Some of the best conflict resolution advice I ever received came from a contractor friend. He told me, “Spend three times the effort understanding the other person’s position as you do your own, and you will always find the solution.” I have put this advice to the test many times and have always found it to be accurate.
We make all sorts of assumptions throughout the day. Some are trivial, while others are potentially devastating. Nearly all of them are faulty because it is human nature to base our understanding of other people on our own reality and personal experiences.
I am writing this tip while at a contractor roundtable business meeting in Cabo, Mexico. On the first night of our trip, my wife Rachelle and I were relaxing with another couple over drinks when a woman approached me and yelled, “Don’t you ever look at my son again.” Confused, I replied, “Pardon me, but I don’t understand what you are talking about.”
She was visibly angry, shaking, and crying. “Don’t you ever look at my son again,” she repeated. Then a large, muscular man who we suspected was her husband joined her. He escalated the situation, demanding her to point me out in the crowd. When she identified me, he responded, “Great, now I know which one I need to get.”
I was stunned as I have never experienced anything like this in my life. My brain sprang into action, calculating exit strategies and defensive moves should the mountain-sized man attack. Security guards intervened, and we watched as this couple accuse me of making scary faces at their child. Then security came and talked to me. I proclaimed my innocence and told them I suspected the couple must have been under the influence of some powerful drugs because they were seeing things that did not actually happen. Needless to say, I did not sleep very well that evening, and I spent the rest of the week watching my back.
If this family had the benefit of my friend’s wise advice, they would have paused before accusing me and considered the ramifications of their baseless charges. They would have discovered that their son either had the wrong person or was just seeking attention. Regardless, I still cannot figure out why they did not simply look over and see if I was, in fact, making scary faces at their son before they decided to ambush me.
This is an extreme example of a misunderstanding between two parties. Yet, how many times in your life have you been certain of the details of the incident, only to discover later that you were wrong? How many times has your lack of trust within you made you judge someone unfairly with your biased ideas, often far from the truth? The moral of the story is that things are not always as they appear.
When making assumptions becomes habit, we are less grounded in reality and more prone to creating problems for ourselves and others. Jumping to conclusions is a dangerous game that can be detrimental to maintaining personal or professional relationships.
You can avoid most conflicts by doing the following:
Think strategically and develop a plan. Before you start, determine what you need to establish and to whom you need to speak. A pre-established game plan will make the task of uncovering the facts progress more smoothly.
Developing fact-finding skills is critical to ensure success. It requires the ability to separate fact from fiction, and formulate options and recommendations based on evidence. Doing your own fact-checking before deciding that you know something will help you avoid the trap of false assumptions. That will prevent a lot of unnecessary difficulties for yourself and others.
Do not assume.
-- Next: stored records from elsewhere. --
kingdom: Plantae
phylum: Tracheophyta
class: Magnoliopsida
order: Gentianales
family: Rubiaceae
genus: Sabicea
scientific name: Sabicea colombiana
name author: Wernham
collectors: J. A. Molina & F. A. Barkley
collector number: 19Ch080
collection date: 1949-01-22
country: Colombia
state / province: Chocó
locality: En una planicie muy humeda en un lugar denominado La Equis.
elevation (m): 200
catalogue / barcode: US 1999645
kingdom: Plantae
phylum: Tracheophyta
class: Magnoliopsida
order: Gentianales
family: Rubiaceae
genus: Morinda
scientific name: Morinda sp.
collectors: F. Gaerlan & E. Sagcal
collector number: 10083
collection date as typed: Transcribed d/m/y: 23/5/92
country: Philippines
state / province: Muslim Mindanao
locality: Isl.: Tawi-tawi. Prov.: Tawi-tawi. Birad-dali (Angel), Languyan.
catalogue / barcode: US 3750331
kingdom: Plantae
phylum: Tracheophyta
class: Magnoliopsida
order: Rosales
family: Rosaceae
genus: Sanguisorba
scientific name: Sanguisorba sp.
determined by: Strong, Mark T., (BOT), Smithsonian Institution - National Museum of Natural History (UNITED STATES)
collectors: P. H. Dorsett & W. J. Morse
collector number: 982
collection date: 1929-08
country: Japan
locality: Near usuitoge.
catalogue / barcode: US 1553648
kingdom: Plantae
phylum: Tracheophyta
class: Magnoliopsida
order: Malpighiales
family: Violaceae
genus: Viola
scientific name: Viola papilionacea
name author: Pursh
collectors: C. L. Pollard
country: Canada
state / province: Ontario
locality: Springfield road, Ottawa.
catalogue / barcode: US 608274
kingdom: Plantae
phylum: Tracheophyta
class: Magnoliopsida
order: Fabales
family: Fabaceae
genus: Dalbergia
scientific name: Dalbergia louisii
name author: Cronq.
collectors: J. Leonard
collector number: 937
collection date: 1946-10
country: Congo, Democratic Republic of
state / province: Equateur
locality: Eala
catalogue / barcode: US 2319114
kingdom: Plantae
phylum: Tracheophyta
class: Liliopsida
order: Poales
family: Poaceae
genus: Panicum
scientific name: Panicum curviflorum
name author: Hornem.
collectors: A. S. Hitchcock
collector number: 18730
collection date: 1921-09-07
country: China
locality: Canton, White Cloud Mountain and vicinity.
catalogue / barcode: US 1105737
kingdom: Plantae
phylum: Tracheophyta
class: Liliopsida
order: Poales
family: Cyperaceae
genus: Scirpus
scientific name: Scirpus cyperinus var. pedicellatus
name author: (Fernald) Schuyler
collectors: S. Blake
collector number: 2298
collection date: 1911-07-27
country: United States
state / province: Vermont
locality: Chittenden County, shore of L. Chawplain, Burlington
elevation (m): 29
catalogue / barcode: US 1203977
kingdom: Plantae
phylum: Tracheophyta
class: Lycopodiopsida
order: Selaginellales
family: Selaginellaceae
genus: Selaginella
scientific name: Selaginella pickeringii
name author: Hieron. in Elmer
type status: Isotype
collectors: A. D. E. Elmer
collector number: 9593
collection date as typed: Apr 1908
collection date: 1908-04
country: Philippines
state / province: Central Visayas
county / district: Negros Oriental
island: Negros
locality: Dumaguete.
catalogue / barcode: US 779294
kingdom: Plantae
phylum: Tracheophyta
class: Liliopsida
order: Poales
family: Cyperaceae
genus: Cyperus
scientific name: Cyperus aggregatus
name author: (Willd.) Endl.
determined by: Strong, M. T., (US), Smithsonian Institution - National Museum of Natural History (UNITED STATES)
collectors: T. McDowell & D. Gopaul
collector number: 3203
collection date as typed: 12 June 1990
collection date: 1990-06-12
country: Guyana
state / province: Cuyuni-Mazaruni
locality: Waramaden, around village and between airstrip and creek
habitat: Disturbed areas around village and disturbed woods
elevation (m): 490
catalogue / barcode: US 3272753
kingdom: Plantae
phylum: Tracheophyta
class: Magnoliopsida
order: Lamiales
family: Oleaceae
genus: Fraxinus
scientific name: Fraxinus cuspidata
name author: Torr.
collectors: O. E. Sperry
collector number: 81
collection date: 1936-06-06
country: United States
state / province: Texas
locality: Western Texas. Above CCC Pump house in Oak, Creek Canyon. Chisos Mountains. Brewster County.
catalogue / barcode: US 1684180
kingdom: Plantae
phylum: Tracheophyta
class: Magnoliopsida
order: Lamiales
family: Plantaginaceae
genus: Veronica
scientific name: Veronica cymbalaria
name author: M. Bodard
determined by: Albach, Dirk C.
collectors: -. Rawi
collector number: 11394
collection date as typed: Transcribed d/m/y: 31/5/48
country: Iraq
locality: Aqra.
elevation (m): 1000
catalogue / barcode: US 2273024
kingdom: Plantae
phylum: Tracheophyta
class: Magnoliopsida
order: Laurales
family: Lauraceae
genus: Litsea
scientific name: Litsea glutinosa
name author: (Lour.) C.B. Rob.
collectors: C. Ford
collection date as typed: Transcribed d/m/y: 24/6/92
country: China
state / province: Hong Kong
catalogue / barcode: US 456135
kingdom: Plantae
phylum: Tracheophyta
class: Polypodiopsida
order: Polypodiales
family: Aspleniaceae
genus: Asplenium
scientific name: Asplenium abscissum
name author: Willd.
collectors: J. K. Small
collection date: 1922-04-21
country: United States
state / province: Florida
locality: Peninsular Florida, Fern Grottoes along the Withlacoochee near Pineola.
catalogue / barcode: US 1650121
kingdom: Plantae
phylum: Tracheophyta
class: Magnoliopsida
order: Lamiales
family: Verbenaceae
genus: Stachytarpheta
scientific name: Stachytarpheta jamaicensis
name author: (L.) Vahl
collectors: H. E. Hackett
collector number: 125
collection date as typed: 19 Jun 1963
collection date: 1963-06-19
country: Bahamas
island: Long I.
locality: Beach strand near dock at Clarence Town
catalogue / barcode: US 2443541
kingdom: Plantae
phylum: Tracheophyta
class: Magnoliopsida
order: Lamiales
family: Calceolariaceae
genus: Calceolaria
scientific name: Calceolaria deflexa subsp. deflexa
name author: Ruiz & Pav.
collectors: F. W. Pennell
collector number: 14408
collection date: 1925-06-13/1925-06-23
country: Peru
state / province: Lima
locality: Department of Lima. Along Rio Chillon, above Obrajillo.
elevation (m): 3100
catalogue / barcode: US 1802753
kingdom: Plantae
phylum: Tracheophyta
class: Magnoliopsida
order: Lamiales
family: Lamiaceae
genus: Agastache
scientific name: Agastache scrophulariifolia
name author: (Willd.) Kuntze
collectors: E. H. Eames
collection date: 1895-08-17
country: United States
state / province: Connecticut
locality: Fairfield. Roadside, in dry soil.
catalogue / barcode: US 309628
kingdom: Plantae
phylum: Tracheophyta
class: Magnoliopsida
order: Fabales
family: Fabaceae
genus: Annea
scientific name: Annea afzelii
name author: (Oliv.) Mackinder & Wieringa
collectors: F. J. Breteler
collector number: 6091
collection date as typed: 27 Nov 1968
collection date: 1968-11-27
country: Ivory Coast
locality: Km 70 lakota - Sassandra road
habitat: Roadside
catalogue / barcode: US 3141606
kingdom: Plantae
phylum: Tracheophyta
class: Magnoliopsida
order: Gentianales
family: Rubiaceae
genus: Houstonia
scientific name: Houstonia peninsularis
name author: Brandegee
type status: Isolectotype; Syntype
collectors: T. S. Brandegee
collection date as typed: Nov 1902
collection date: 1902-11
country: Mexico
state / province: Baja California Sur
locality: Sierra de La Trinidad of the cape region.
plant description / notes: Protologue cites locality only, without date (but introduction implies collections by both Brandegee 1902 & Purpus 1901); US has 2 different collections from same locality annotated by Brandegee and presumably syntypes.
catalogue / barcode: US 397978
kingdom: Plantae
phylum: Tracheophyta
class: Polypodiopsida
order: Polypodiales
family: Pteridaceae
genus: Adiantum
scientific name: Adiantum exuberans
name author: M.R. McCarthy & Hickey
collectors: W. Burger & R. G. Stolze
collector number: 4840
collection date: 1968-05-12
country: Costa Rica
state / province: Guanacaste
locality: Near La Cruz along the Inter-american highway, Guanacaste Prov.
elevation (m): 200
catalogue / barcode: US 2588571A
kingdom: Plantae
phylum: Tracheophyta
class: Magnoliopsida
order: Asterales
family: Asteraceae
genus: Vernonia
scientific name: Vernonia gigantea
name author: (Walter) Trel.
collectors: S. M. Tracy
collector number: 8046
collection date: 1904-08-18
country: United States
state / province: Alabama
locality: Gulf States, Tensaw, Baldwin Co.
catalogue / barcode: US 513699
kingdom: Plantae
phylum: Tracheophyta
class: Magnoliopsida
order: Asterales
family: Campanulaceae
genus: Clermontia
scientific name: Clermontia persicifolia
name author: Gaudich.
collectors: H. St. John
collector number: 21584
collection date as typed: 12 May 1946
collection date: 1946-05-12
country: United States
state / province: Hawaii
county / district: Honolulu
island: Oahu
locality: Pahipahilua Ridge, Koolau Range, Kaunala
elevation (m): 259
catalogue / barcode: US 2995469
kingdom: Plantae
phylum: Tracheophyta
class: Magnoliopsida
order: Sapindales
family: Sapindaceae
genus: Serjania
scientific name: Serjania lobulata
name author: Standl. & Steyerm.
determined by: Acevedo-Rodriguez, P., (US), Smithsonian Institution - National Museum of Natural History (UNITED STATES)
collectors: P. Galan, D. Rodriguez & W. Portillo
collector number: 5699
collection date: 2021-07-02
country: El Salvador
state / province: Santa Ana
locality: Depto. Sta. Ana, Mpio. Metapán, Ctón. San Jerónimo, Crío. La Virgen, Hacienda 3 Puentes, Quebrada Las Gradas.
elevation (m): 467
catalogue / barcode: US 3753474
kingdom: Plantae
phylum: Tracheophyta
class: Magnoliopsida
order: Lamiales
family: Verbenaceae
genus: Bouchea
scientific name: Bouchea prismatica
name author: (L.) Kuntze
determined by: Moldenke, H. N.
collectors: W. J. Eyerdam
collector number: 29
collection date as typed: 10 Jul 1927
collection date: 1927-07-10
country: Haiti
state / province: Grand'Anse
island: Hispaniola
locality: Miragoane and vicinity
The old saying is as true as ever. When you assume, you make an ass out of “u” and me. An assumption is something that is taken as a fact when there is no proof of supporting evidence. We make assumptions, and because they are often based on our experiences, they can harm our relationship with others.
Get the facts: Frequently, the assumptions we are tempted to make seem perfectly reasonable and even logical. But they are often wrong. That is why it is so important to get the facts. Confirm, confirm, confirm. Make sure all your information is accurate. This will help you build credibility and support evidence-based decision-making.
Understand that you will need to hone your fact-finding skills. And do not forget to fact-check yourself before you classify your own evidence as truth:
- Go to the source, whether it is a person or a record. If it is not readily accessible, strive to obtain the best information available.
- Ask probing questions because this person’s opinion is usually rooted in a much larger story.
- Stay objective. Do not be swayed by the people involved or outside opinions. Instead, maintain your focus solely on the facts.
The more we understand the bigger picture, or the context, the more we can determine the best way to solve a problem or accomplish the goal. While this may feel like it slows things down, it actually speeds things up by avoiding the mistakes that happen from acting on wrong or incomplete information.
These steps to avoiding conflict are not only relevant when dealing with customer issues, but in our interactions with a subordinate, co-worker, or even a family member.
Situations are rarely as simple and one-dimensional as they first seem. When you make it a practice to “Spend three times the effort understanding the other person’s position as you do your own, you will always find the solution.” This will open the lines of communication and secure a clear understanding of the situation based on collected concrete evidence. It will give you a better understanding of the other person’s position, so you can make sound decisions, and resolve and even avoid conflicts effectively.